Tuesday 28 February 2017

Hening-Shusaku Endo

Silence_novelHening oleh Shusaku Endo

Mulai dibaca: 14 Februari 2017
Selesai dibaca: 26 Februari 2017

Judul: Hening
Judul asli: Chinmoku (Silence)
Penulis: Shusaku Endo
Penerbit: Gramedia Pustaka Utama
Bahasa: Indonesia
Penerjemah: Tanti Lesmana
Tahun terbit: Januari 2017 (cetakan ketiga)
Tebal buku: 304 halaman
Format: Paperback
ISBN: 978-602-033-717-3
Harga: Rp. 57.800 (Gramedia.com)

Rating:4/5

Berita tersebut sampai kepada Gereja di Roma. Christovao Ferreira, yang dikirim ke Jepang oleh Serikat Yesus di Portugal, akhirnya menyerah dan menjadi murtad setelah mengalami hukuman penyiksaan di dalam “lubang” di Nagasaki. (hal. 25)

**Data Terkumpul:**
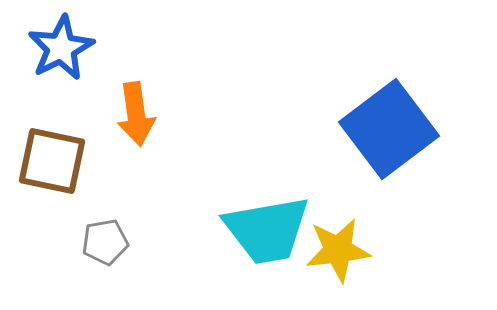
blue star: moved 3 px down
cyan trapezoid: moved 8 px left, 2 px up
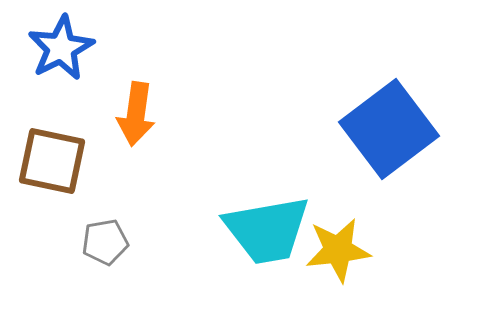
orange arrow: rotated 16 degrees clockwise
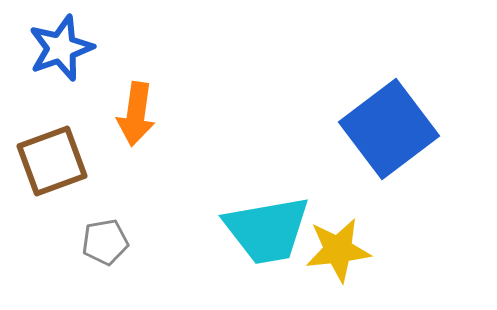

**Ringkasan Tugas 1:** Ketik ulang bagian catatan novel Hening antara "Mulai dibaca: 14" dan "Rp. 57.800 (Gramedia.com)", termasuk kedua batas itu.
**Ringkasan Tugas 2:** Nama tempat apa saja yang disebut dalam catatan novel Hening?

**Jawaban Tertulis 1:**
Mulai dibaca: 14 Februari 2017
Selesai dibaca: 26 Februari 2017

Judul: Hening
Judul asli: Chinmoku (Silence)
Penulis: Shusaku Endo
Penerbit: Gramedia Pustaka Utama
Bahasa: Indonesia
Penerjemah: Tanti Lesmana
Tahun terbit: Januari 2017 (cetakan ketiga)
Tebal buku: 304 halaman
Format: Paperback
ISBN: 978-602-033-717-3
Harga: Rp. 57.800 (Gramedia.com)

**Jawaban Tertulis 2:** Roma, Jepang, Portugal, Nagasaki